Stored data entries

_ _ _ _ _ _ _

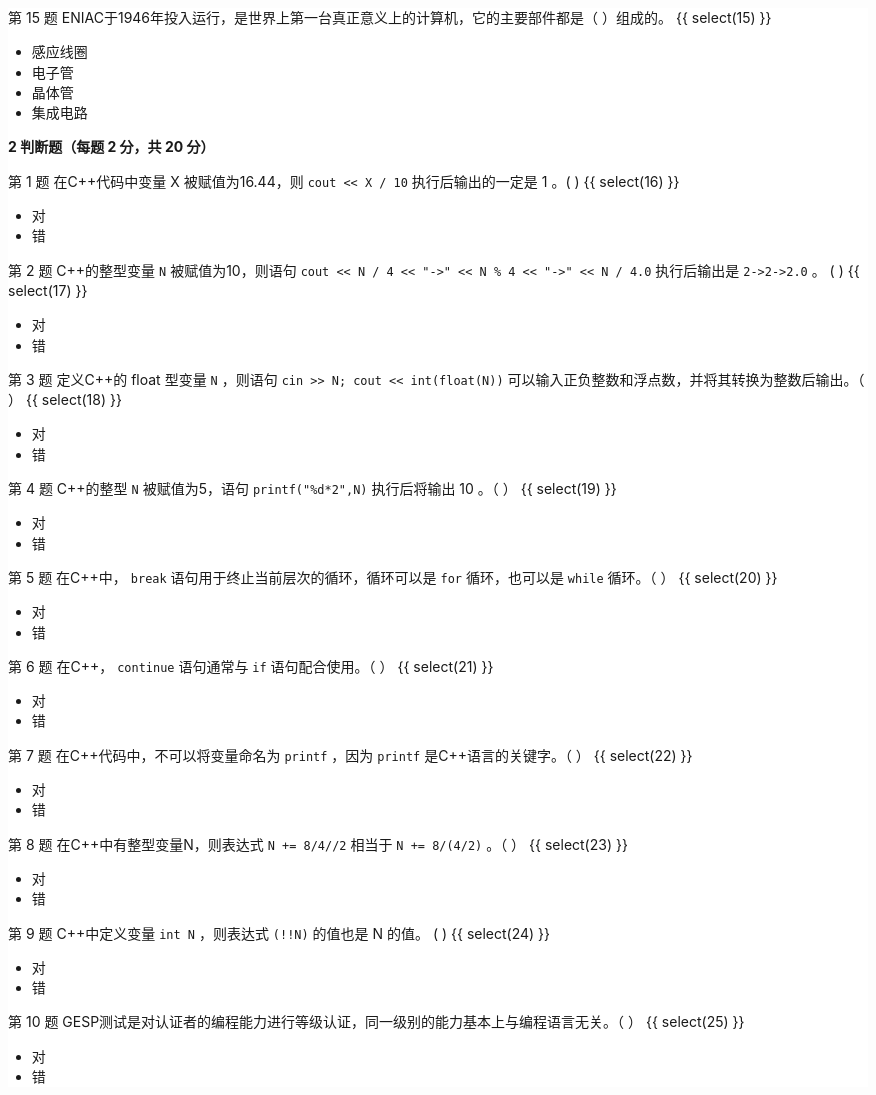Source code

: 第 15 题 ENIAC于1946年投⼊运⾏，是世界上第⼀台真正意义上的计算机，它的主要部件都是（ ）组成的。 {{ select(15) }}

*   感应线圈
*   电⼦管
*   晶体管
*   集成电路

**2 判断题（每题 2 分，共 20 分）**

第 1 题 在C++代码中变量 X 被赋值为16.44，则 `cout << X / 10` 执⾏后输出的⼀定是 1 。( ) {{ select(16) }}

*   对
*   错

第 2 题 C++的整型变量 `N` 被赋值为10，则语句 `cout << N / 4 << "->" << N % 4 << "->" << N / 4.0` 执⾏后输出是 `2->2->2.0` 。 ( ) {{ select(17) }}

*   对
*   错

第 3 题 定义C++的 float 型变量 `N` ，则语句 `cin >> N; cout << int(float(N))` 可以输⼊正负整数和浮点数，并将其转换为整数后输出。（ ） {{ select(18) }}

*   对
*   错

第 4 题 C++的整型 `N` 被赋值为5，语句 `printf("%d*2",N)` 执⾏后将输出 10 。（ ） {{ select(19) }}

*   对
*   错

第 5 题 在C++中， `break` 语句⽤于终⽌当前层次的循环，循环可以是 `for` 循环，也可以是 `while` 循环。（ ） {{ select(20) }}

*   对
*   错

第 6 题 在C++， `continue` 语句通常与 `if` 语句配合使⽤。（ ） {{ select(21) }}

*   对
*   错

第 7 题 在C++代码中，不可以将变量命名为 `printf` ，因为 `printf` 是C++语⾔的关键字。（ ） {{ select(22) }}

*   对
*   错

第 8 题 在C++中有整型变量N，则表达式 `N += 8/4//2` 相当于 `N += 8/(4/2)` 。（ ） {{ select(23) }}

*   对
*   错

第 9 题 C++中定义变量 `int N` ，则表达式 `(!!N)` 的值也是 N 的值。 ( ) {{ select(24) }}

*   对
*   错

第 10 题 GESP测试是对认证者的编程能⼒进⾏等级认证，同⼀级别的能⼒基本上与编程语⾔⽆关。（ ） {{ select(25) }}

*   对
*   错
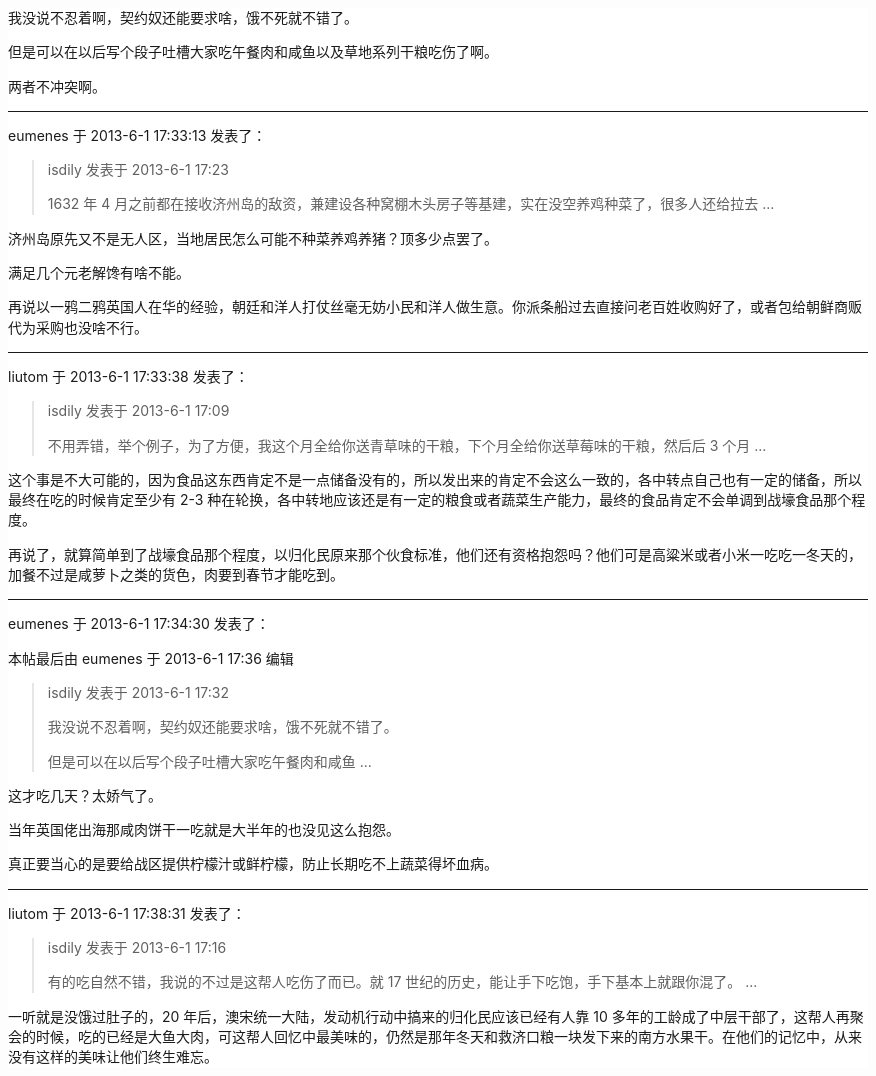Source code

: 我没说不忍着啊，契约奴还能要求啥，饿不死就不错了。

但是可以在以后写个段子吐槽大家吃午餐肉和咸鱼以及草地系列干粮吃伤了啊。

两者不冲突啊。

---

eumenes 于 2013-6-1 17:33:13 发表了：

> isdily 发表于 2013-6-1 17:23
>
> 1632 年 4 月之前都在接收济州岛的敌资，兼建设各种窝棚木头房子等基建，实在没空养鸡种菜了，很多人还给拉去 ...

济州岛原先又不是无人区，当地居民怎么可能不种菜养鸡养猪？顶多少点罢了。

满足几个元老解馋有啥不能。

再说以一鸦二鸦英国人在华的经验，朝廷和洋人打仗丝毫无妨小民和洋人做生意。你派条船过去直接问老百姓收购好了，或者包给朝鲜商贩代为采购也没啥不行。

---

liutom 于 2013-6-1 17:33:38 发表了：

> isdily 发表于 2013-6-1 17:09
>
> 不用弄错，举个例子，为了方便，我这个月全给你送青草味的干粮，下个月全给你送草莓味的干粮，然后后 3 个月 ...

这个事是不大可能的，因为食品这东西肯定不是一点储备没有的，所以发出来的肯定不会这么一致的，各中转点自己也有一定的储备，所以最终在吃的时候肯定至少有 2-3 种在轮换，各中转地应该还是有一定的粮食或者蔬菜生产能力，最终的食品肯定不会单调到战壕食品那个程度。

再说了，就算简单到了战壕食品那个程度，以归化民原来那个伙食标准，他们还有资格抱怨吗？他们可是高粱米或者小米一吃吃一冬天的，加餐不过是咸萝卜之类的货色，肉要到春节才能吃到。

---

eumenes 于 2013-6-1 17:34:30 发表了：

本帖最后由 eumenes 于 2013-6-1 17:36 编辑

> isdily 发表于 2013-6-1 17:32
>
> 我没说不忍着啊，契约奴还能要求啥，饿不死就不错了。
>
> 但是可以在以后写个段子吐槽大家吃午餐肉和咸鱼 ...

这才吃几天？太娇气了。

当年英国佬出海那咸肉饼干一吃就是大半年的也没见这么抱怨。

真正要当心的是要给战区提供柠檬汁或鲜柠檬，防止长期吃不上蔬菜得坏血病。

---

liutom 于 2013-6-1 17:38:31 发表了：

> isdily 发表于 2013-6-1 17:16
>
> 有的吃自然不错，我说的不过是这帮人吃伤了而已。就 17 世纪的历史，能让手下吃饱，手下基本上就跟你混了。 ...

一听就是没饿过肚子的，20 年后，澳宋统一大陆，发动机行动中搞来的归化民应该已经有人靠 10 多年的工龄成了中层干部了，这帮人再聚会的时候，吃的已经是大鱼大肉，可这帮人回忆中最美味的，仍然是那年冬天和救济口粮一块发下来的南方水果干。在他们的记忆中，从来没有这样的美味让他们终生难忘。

_ _ _ _ _ _ _

| WORK REQUEST |
Count the lines in the entries that contain the string "契约奴还能要求啥", and reply with the number alone.

| ANSWER SPACE |
2